Diriwayatkan oleh Baladzuriy dari ‘Abdulllah bin Tsa’labah bin Sha’ir: “Dinar Hiraklius (Romawi) dan Dirham Persia biasa digunakan oleh penduduk Makkah pada masa Jahiliyah. Mereka sudah mengetahui timbangan mitsqal. Dan Rasulullah shalallahu alaihi wassalam menetapkan hal itu. Begitu pula Abubakar meneruskannya, juga ‘Umar, ‘Utsman dan ‘Ali. Saat itu kaum muslim telah menggunakan dinar Hiraklius dan dirham Kisra pada masa Rasulullah Abubakar dan pada permulaan masa ‘Umar. Pada masa ‘Umar (*sekitar tahun 642-651M), beliau mencetak dirham yang baru berdasarkan dirham Sasanid di mana bentuknya mengacu kepada dirham Kisra, gambarnya bermotif Bahlawiyah dengan ditambahkan tulisan Arab kufi, dengan nama Allah dan dengan nama Allah Tuhanku

Al Qur’an menyebutkan uang dinar sudah digunakan oleh Kaum Ahli Kitab sebelum Nabi Muhammad (Al Quran, Ali ‘Imran 75). Demikian pula uang dirham telah dipakai pada masa Nabi Yusuf (Al Quran, Yusuf 20).

Kumpulan Tugas
A: Salin dengan persis bagian teks latihan yang dimulai dari "Al Qur’an menyebutkan" dan berakhir pada "Quran, Yusuf 20).".
B: Ringkas paragraf teks latihan yang diawali "Al Qur’an menyebutkan uang dinar" menjadi daftar singkat tanpa menghilangkan fakta utamanya.
C: Menurut teks latihan, mata uang apa saja yang biasa digunakan penduduk Makkah pada masa Jahiliyah?
Listing di bawah ini merupakan bahan terpisah dari teks latihan.

Cuplikan Listing
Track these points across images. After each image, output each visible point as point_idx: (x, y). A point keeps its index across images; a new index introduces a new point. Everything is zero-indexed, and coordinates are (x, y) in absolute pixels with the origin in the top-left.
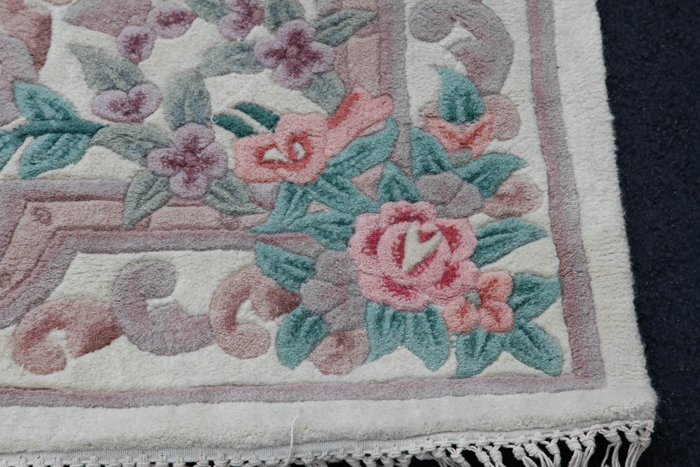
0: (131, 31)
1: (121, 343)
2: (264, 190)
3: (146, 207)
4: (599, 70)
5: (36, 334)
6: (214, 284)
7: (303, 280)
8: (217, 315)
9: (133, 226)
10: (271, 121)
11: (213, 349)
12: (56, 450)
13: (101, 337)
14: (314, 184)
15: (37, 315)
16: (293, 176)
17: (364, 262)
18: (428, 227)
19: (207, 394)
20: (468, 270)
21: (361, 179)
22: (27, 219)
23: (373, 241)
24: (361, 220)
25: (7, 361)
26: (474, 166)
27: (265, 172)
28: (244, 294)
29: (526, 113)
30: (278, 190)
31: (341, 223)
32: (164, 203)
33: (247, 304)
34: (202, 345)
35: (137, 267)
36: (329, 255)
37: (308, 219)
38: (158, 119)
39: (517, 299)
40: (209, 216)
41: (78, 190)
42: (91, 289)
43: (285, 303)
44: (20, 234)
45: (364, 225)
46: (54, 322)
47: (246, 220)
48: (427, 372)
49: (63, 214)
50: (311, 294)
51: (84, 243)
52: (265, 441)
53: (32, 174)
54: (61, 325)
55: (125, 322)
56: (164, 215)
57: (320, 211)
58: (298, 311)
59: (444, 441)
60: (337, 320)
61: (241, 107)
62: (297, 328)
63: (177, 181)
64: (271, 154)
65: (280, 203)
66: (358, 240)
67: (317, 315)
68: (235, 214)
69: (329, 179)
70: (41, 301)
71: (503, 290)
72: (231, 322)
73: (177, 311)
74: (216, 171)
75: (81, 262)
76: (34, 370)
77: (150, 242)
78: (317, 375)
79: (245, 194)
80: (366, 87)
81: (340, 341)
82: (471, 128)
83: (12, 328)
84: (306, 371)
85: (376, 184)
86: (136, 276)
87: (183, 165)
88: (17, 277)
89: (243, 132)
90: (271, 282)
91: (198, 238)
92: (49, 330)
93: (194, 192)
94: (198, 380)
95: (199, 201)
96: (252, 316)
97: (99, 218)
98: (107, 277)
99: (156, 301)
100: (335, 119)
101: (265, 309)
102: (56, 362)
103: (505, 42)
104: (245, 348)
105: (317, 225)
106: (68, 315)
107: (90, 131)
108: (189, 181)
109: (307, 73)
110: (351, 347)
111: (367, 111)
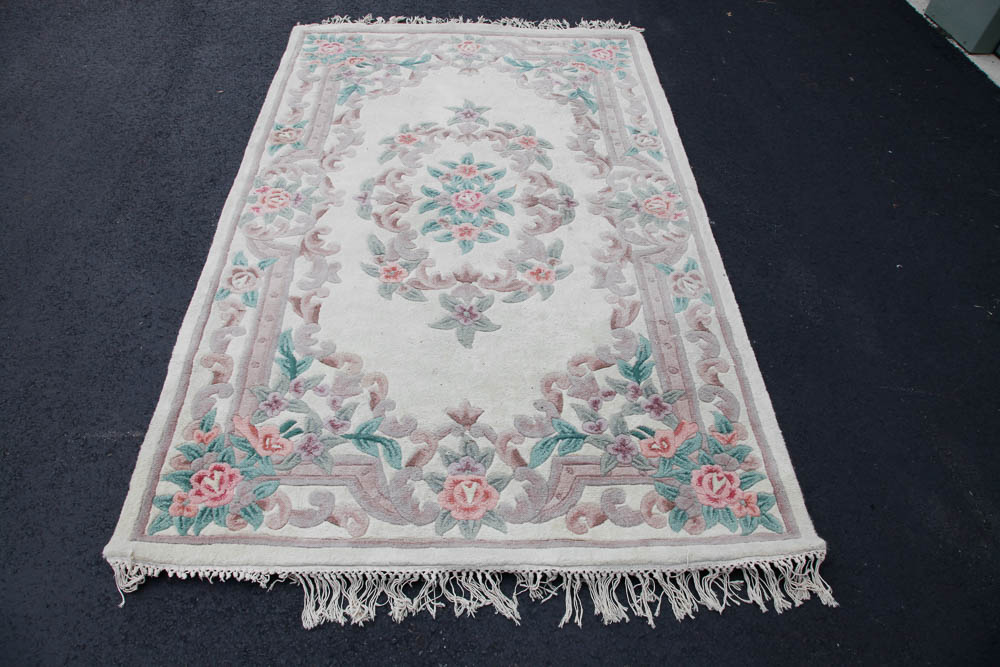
0: (593, 399)
1: (608, 522)
2: (654, 460)
3: (609, 467)
4: (773, 414)
5: (575, 518)
6: (640, 499)
7: (675, 497)
8: (644, 511)
9: (605, 475)
10: (652, 433)
11: (644, 525)
12: (595, 565)
13: (599, 520)
14: (673, 458)
15: (573, 511)
16: (664, 455)
17: (698, 489)
18: (720, 475)
19: (645, 543)
20: (739, 492)
21: (690, 456)
22: (564, 472)
23: (700, 480)
24: (694, 472)
25: (565, 529)
26: (734, 451)
27: (653, 453)
28: (654, 502)
29: (749, 429)
30: (659, 460)
31: (686, 473)
32: (616, 466)
33: (655, 506)
34: (640, 523)
35: (610, 491)
36: (684, 487)
37: (673, 472)
38: (608, 432)
39: (760, 503)
40: (635, 471)
41: (583, 461)
42: (593, 500)
43: (670, 506)
44: (562, 478)
45: (695, 474)
46: (580, 514)
47: (649, 473)
48: (731, 533)
49: (578, 470)
50: (679, 500)
51: (588, 482)
52: (677, 561)
53: (564, 454)
54: (584, 515)
55: (608, 514)
56: (617, 470)
57: (677, 469)
58: (676, 509)
59: (747, 561)
60: (691, 512)
61: (639, 428)
62: (676, 516)
63: (620, 457)
64: (654, 446)
65: (661, 467)
66: (694, 480)
67: (683, 510)
68: (644, 470)
69: (678, 456)
70: (574, 505)
71: (754, 500)
72: (650, 514)
73: (627, 509)
74: (634, 453)
75: (587, 490)
76: (576, 533)
77: (613, 481)
78: (688, 535)
79: (647, 462)
80: (687, 419)
81: (695, 521)
82: (730, 435)
83: (564, 517)
84: (683, 534)
85: (698, 457)
86: (610, 495)
87: (621, 451)
88: (564, 495)
89: (642, 438)
90: (662, 497)
91: (632, 480)
92: (578, 517)
93: (626, 462)
94: (642, 537)
95: (630, 465)
96: (658, 511)
97: (592, 472)
98: (599, 496)
99: (618, 506)
100: (677, 432)
101: (662, 508)
102: (583, 530)
103: (736, 402)
104: (657, 524)
105: (677, 474)
106: (586, 511)
107: (584, 437)
108: (624, 457)
109: (663, 415)
110: (699, 523)
111: (688, 429)
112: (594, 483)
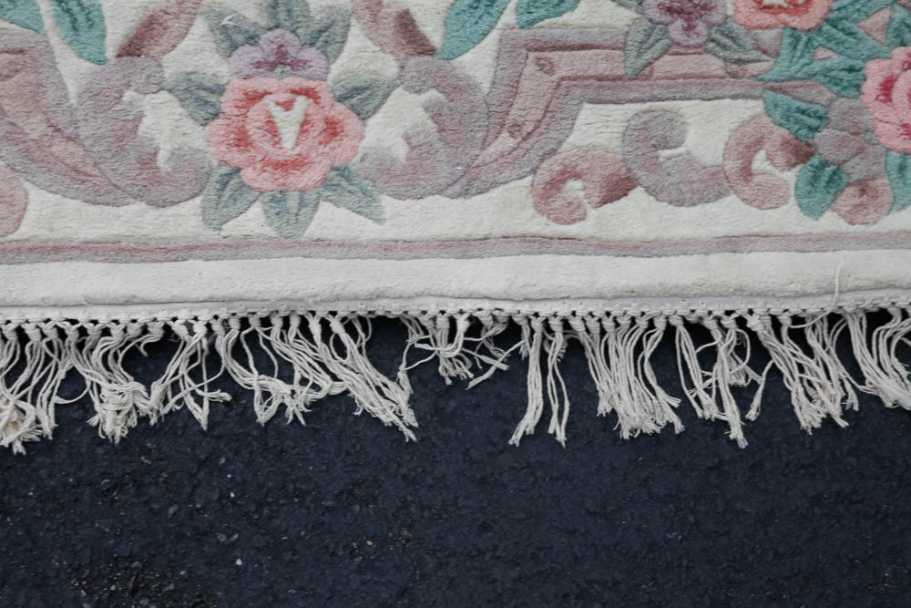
1: (638, 194)
2: (768, 37)
3: (648, 56)
5: (555, 184)
6: (724, 135)
7: (814, 130)
8: (732, 165)
9: (636, 77)
11: (732, 199)
12: (600, 297)
13: (617, 189)
14: (819, 29)
15: (550, 168)
16: (795, 22)
17: (879, 111)
19: (732, 244)
21: (868, 23)
22: (530, 69)
23: (887, 87)
24: (873, 66)
25: (530, 211)
27: (766, 18)
28: (758, 143)
30: (781, 37)
31: (851, 70)
32: (665, 51)
33: (761, 155)
34: (719, 196)
35: (646, 117)
36: (843, 103)
37: (817, 67)
40: (713, 65)
41: (578, 40)
42: (601, 140)
43: (801, 153)
44: (526, 85)
45: (875, 72)
46: (569, 173)
47: (753, 68)
49: (566, 64)
50: (825, 140)
51: (591, 93)
52: (809, 289)
53: (531, 23)
54: (577, 176)
55: (640, 173)
56: (667, 64)
57: (827, 58)
58: (815, 161)
60: (856, 169)
62: (816, 178)
63: (676, 28)
65: (785, 51)
66: (871, 86)
67: (835, 165)
68: (739, 61)
69: (834, 24)
70: (553, 152)
72: (747, 173)
73: (690, 161)
74: (716, 18)
75: (588, 113)
76: (557, 220)
77: (656, 92)
78: (843, 226)
79: (748, 42)
81: (863, 192)
83: (529, 178)
84: (830, 222)
85: (886, 27)
86: (645, 127)
87: (680, 12)
88: (528, 127)
90: (783, 131)
91: (706, 88)
92: (564, 181)
93: (694, 40)
94: (721, 231)
95: (701, 49)
96: (767, 167)
97: (602, 68)
98: (617, 128)
99: (667, 153)
101: (780, 159)
102: (574, 213)
104: (765, 198)
105: (826, 72)
106: (583, 166)
108: (689, 28)
110: (875, 197)
112: (607, 94)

Hasil Tiap Tugas
A:
Al Qur’an menyebutkan uang dinar sudah digunakan oleh Kaum Ahli Kitab sebelum Nabi Muhammad (Al Quran, Ali ‘Imran 75). Demikian pula uang dirham telah dipakai pada masa Nabi Yusuf (Al Quran, Yusuf 20).

B:
- Menurut Al Qur’an, uang dinar sudah digunakan oleh Kaum Ahli Kitab sebelum Nabi Muhammad (Ali ‘Imran 75).
- Uang dirham telah dipakai pada masa Nabi Yusuf (Yusuf 20).

C: Dinar Hiraklius (Romawi) dan Dirham Persia.